Tesla’s Stock Rises 457%, Should You Buy Some Now?


On June 29, 2010 Tesla went public and issued shares with a starting price of $17 each. Today the share price is $94.84 which represents an increase of over 457%! Should you buy shares in Tesla? Before I answer that question, I'll have to answer two other questions first:

  • What is Tesla?
  • Why has the stock price gone up so much recently?

Then I will move on the final question:

Should you buy shares in Tesla right now?

What is Tesla?

Tesla Motors, designs, develops, manufactures, and sells electric vehicles and electric vehicle powertrain components. The company also provides services for the development of electric powertrain systems and components, and sells electric powertrain components to other automotive manufacturers. It markets and sells its vehicles through Tesla stores, as well as over the Internet. As of March 31, 2013, the company operated a network of 32 stores in North America, Europe, and Asia. Tesla Motors, Inc. was founded in 2003 and is headquartered in Palo Alto, California.*

Why has the stock price gone up so much recently?

Tesla has had some fantastic news recently:

  • Csaba Csere from Car and Driver magazine gave the Tesla Model S a glowing review
  • Consumer Reports gave the Model S a near perfect score of 99/100
  • Tesla repaid the Department of Energy loan nine years early
  • Tesla posted their first quarterly profit in their 10-year history

All of this great news led to the stock price going up.

# Extracted data

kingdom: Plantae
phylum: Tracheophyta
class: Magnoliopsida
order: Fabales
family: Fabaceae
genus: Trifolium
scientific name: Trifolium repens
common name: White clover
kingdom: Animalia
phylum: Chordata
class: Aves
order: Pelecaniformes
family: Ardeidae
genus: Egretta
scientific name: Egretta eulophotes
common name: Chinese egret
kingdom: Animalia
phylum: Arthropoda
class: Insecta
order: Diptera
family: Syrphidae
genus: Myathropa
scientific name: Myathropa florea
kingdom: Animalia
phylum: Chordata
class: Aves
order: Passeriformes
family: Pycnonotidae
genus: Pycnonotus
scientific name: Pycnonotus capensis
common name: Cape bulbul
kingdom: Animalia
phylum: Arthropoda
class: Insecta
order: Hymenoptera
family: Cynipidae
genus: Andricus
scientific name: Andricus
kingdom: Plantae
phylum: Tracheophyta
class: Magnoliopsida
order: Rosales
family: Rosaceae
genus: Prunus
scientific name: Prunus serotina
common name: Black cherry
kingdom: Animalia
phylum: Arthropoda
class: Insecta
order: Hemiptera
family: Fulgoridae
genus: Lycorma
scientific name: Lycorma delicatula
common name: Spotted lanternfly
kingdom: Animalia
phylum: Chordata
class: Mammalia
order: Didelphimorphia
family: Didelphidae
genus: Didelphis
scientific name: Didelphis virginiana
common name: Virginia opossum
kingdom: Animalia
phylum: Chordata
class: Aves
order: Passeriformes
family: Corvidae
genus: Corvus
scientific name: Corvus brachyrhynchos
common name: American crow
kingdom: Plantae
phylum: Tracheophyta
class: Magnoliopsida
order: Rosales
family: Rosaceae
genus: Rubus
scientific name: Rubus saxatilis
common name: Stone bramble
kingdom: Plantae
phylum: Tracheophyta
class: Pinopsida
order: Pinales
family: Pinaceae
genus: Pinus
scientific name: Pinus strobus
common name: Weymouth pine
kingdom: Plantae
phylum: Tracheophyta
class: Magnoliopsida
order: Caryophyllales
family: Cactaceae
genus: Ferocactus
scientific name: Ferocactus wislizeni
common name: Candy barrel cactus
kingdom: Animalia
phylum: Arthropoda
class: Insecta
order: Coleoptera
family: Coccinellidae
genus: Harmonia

# Task instructions
From the article on Tesla's stock, copy out the passage starting at "On June 29, 2010" and ending at "Tesla right now?". The entries have no connection to the article on Tesla's stock.

# Task output
On June 29, 2010 Tesla went public and issued shares with a starting price of $17 each. Today the share price is $94.84 which represents an increase of over 457%! Should you buy shares in Tesla? Before I answer that question, I'll have to answer two other questions first:

  • What is Tesla?
  • Why has the stock price gone up so much recently?

Then I will move on the final question:

Should you buy shares in Tesla right now?